Pour la première fois, un constructeur automobile chinois passe du statut d'exportateur à celui de fabricant local en Afrique : Jetour va assembler ses SUV à Pretoria, transformant l'usine Nissan en tête de pont industrielle.
Le constructeur chinois Jetour a annoncé mercredi 29 avril qu’il produira ses SUV tout-terrain T1 et T2 en Afrique du Sud à partir de 2027, à l’usine de Rosslyn que sa maison mère Chery est en train de racheter à Nissan.
Chery prévoit une capacité de production de 50 000 unités par an sur ce site et la création de plus de 3000 emplois dans l’industrie manufacturière et les chaînes d’approvisionnement, selon un communiqué publié mercredi par Jetour.
« Cette annonce de production locale des T-Series positionne l’Afrique du Sud comme une composante à part entière des ambitions mondiales de Jetour », a déclaré Nic Campbell (photo), vice-président de Jetour Afrique du Sud, dans le communiqué.
Un site de 60 ans d’histoire automobile change de mains
L’usine de Rosslyn, située à une trentaine de kilomètres au nord de Pretoria, est en production depuis 1966, selon Nissan. La cession à Chery SA, soumise à l’approbation des autorités de régulation, devrait être finalisée à mi-2026. Quelque 700 des 800 salariés de Nissan sur le site se verront proposer un emploi chez le repreneur chinois, selon des conditions similaires, a indiqué Nissan dans un communiqué publié en janvier.
Nissan, qui ne fabriquait plus que le pickup Navara à Rosslyn depuis l’arrêt du NP200, restera présent sur le marché sud-africain en tant qu’importateur.
Une percée commerciale qui précède l’ancrage industriel
Jetour, filiale du groupe Chery, a déjà vendu plus de 12 000 véhicules en Afrique du Sud depuis son entrée sur le marché en septembre 2024, selon ses propres chiffres. Les modèles T1 et T2, lancés en octobre 2025, ont totalisé à eux seuls plus de 4500 unités écoulées.
La marque a grimpé à la 10e place des marques les plus vendues en mars 2026, devançant des acteurs établis tels que Kia, BMW et Nissan, selon les données du secteur. Le groupe Chery, au sens large, a par ailleurs pris la tête du marché de l’occasion au premier trimestre 2026, avec la Tiggo 4 Pro en tête des ventes selon les données du site AutoTrader.
Au niveau mondial, Jetour a vendu 620 000 véhicules en 2025, en hausse de 11 % sur un an, dont 40 % à l’export, selon son président international Ke Chuandeng, interrogé en marge du Salon de Pékin la semaine dernière. L’objectif affiché est d’atteindre 2 millions d’unités d’ici 2030, avec la moitié des volumes réalisée hors de Chine.
La Chine industrialise son offensive africaine
L’implantation de Rosslyn intervient dans un contexte de montée en puissance des constructeurs chinois en Afrique, où BAIC dispose déjà d’une unité d’assemblage dans la province du Cap-Oriental. La Chine a exporté 4,91 millions de véhicules en 2023, selon les données de l’Association des constructeurs automobiles chinois, devenant cette année-là le premier exportateur mondial de voitures pour la première fois.

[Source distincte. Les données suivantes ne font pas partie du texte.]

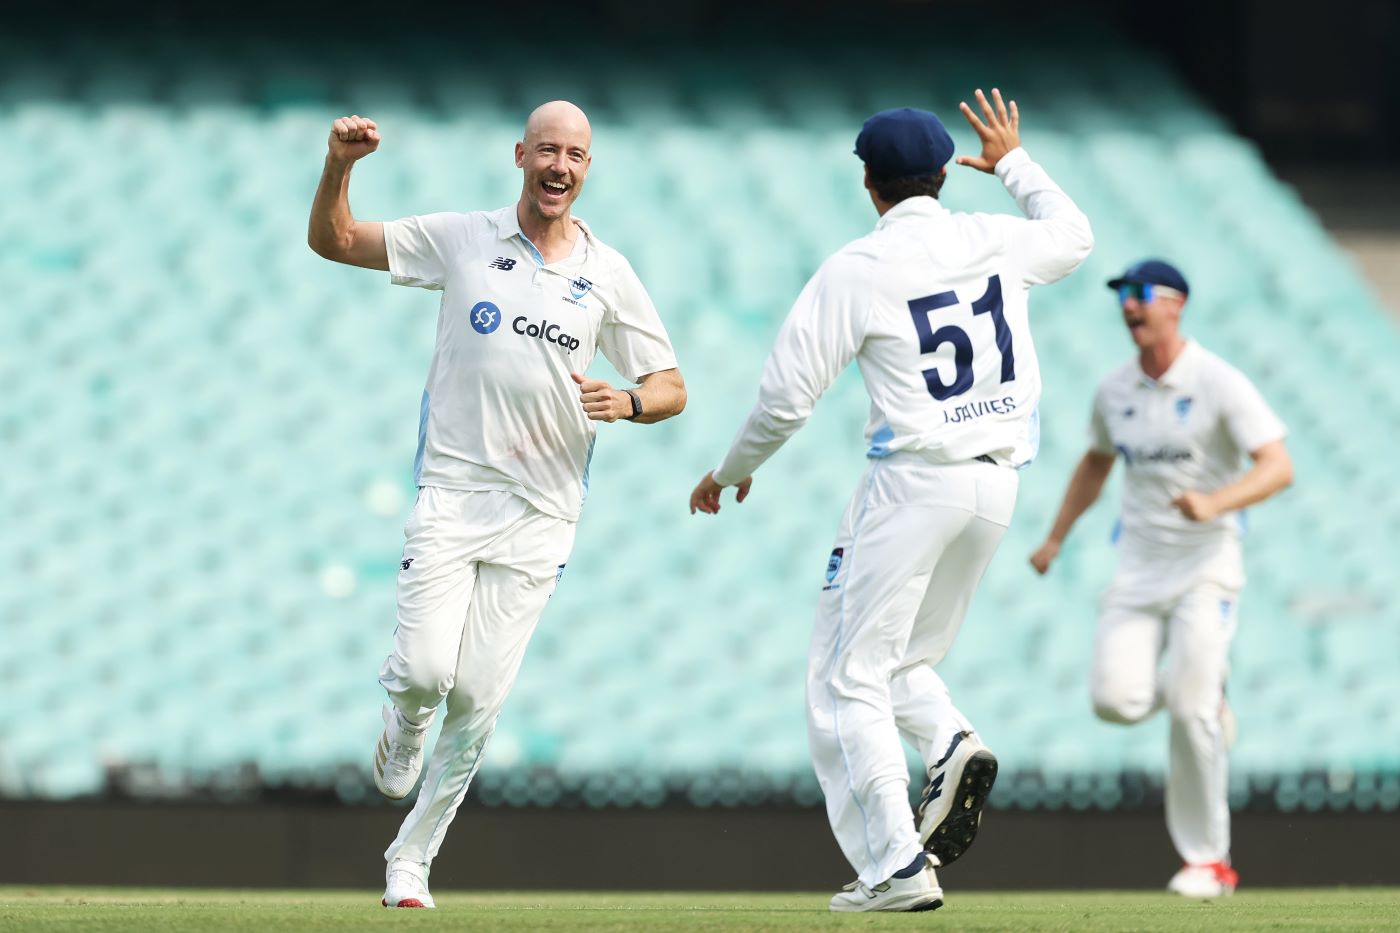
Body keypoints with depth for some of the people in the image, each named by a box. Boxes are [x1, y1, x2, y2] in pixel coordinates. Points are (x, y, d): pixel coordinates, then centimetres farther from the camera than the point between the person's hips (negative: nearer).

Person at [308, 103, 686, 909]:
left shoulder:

Le gouvernement sud-africain a salué l’investissement de Chery, y voyant une garantie de maintien de l’activité industrielle sur le site de Rosslyn et de préservation des emplois associés.
Jetour a également annoncé des modèles thermiques supplémentaires et deux versions hybrides rechargeables pour le marché sud-africain d’ici fin 2026, en plus des quatre modèles à combustion interne déjà commercialisés.
La montée en puissance chinoise bouscule les équilibres en place dans un secteur automobile sud-africain longtemps dominé par Toyota, Volkswagen et Stellantis, qui y maintiennent des unités d’assemblage. Elle intervient alors que Nissan elle-même opère une réorientation africaine significative.
Le constructeur japonais, qui cède Rosslyn après près de 60 ans de production, investit simultanément 45 millions de dollars dans l’extension de son usine du Caire, dans le but d’en faire une base d’exportation régionale. Pour les analystes du secteur, la recomposition est lisible. Les constructeurs asiatiques traditionnels remontent vers le nord du continent, pendant que les marques chinoises s’ancrent industriellement dans le sud.